Aux États-Unis, la situation est moins claire. Personne ne sait où l’industrie se dirige exactement, car il y a un clivage entre les acteurs politiques et les institutions telles que le Congrès et la SEC. Cette dernière est peu au clair sur la classe d’actifs.

Envisagez-vous d’autres projets de rapprochement?

Des projets sont en discussion. Nous avons observé l’émergence d’une pléthore de sociétés de niche spécialisées dans des monoproduits. La nouvelle loi MiCa, qui régule le marché européen des actifs numériques, nous permettra d’y participer et de consolider des compétences spécifiques.

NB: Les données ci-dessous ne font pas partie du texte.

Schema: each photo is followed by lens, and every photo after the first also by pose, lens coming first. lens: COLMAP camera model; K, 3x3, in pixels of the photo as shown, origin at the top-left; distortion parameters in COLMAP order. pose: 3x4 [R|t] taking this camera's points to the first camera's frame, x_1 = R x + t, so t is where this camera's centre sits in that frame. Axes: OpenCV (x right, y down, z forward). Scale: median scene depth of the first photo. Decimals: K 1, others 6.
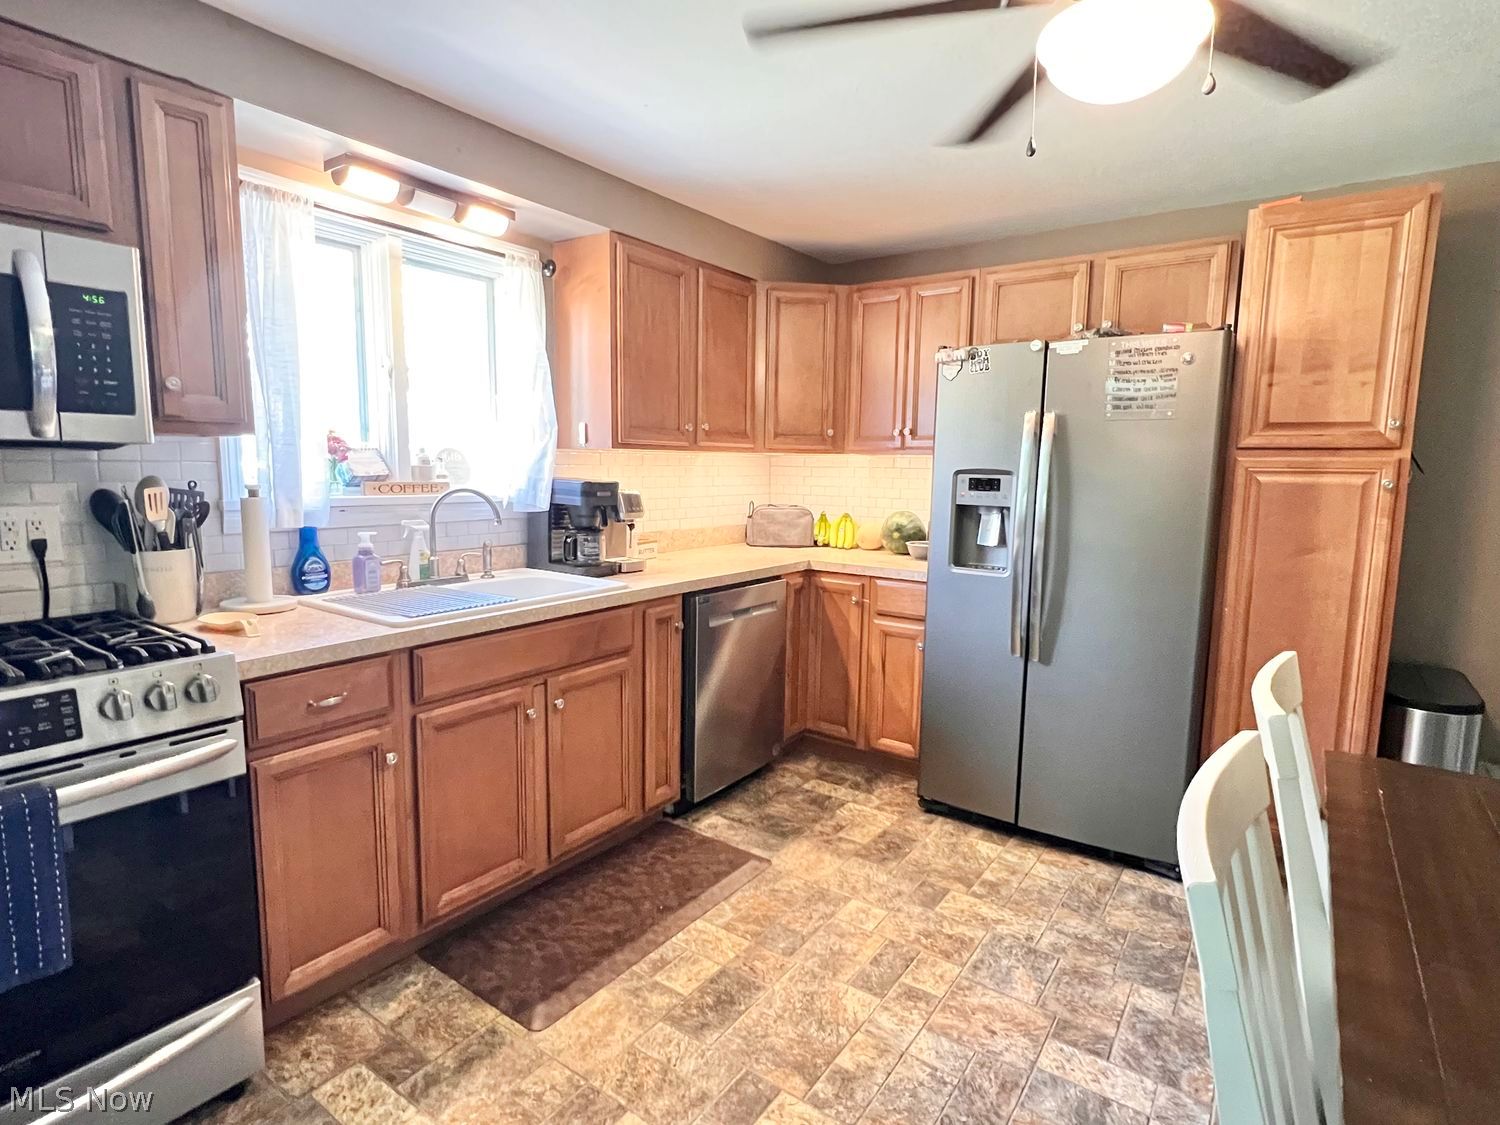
lens RADIAL K [[780.5, 0, 748.6], [0, 780.5, 559.3], [0, 0, 1]] dist [0.007874, -0.003636]
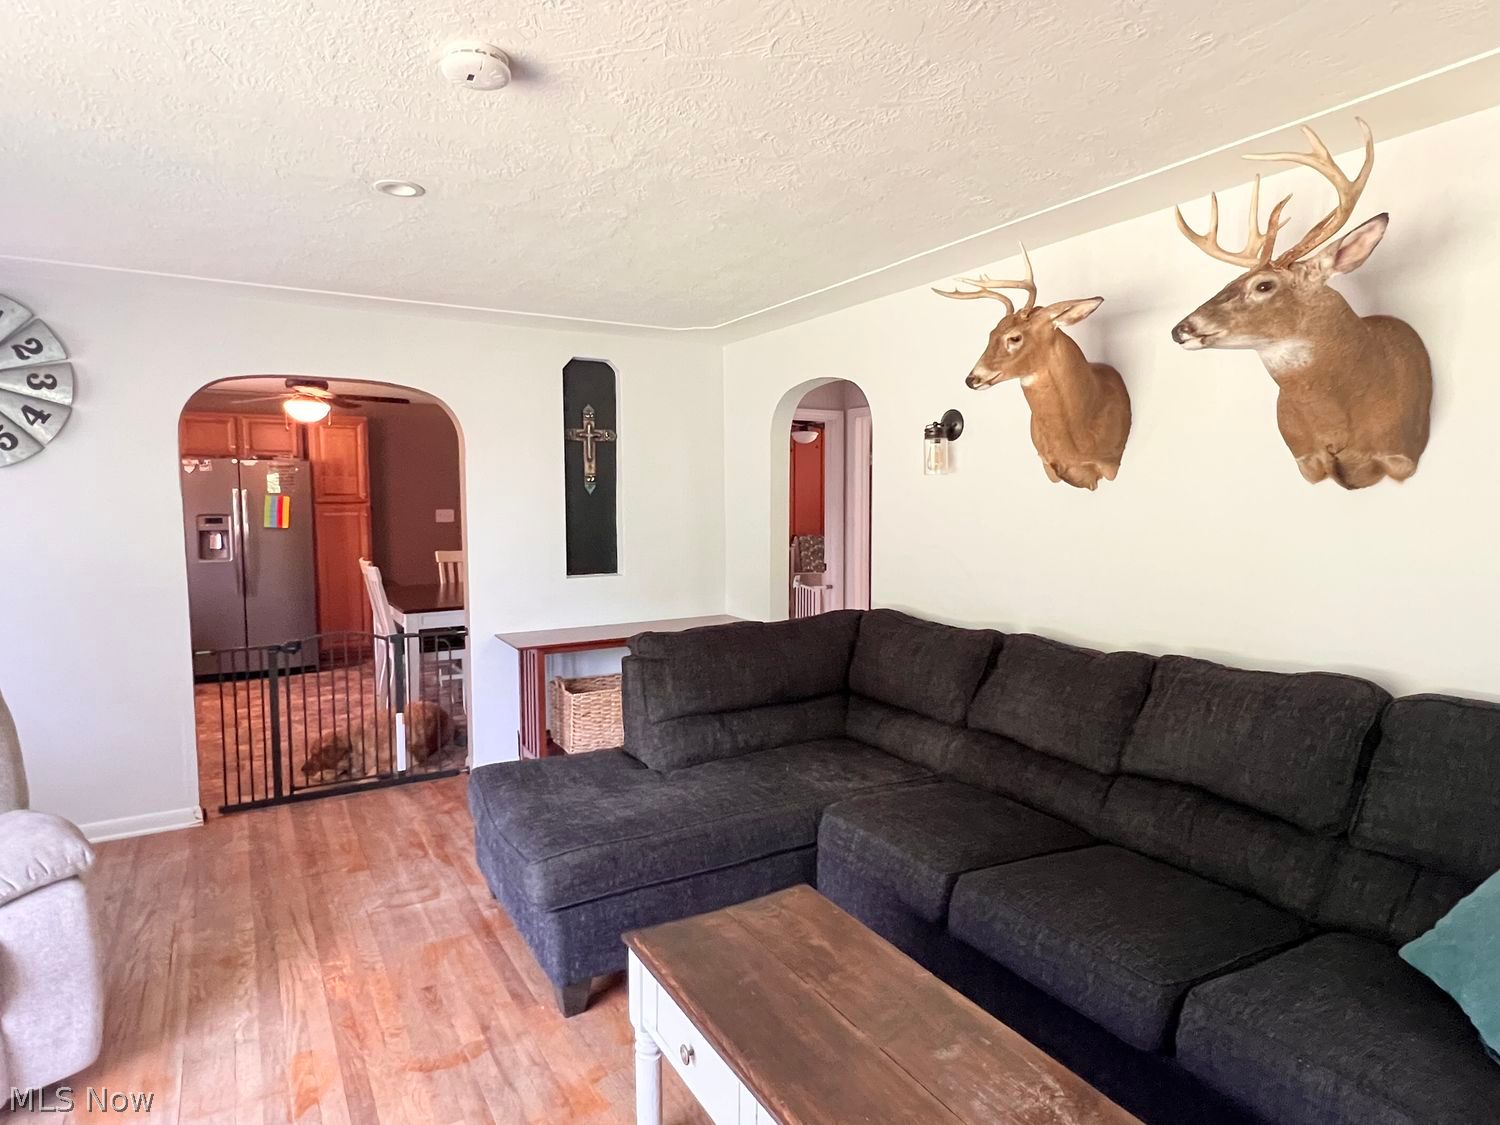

Les produits dédiés aux cryptodevises ne cessent d’évoluer. Avons-nous dépassé le stade de niche?

Tout dépend du point de vue. L’univers des actifs digitaux ne représente qu’une petite partie de l’allocation d’actifs chez certains. En revanche, ils sont devenus incontournables pour un family office au service d’une clientèle jeune.

Tout droit venus des États-Unis dans les années 90, les investissements alternatifs divisaient alors les professionnels. Ils sont aujourd’hui devenus une véritable classe d’actifs. 

La crypto vit sa révolution. En 2019, les produits étaient concentrés sur une à trois devises principales. Depuis, le marché s’est sophistiqué avec l’inclusion de plus petites monnaies numériques et les produits dérivés sur les cryptodevises sont apparus. Le marché attire de plus en plus d’investisseurs, baissant de ce fait la volatilité totale dans la mesure où les situations d’arbitrage sont de très courte durée.

Vous venez de lancer un certificat activement géré sur les mineurs de bitcoin. Comment cette activité fonctionne-t-elle?

La rémunération des mineurs de bitcoin est définie par le marché. Elle est divisée par deux environ tous les 4 ans, forçant les acteurs à se munir d’équipements plus efficients. Critiqués pour leur consommation d’électricité, les mineurs sont passés à l’action en sollicitant davantage les énergies renouvelables. Nous souhaitons donner la possibilité aux investisseurs traditionnels d’accéder à la classe d’actifs, car les mineurs surperforment le bitcoin lors des phases haussières. Nous arrivons à quelques mois d’une division par 2 des rendements: historiquement l’impact sur le bitcoin a été très important.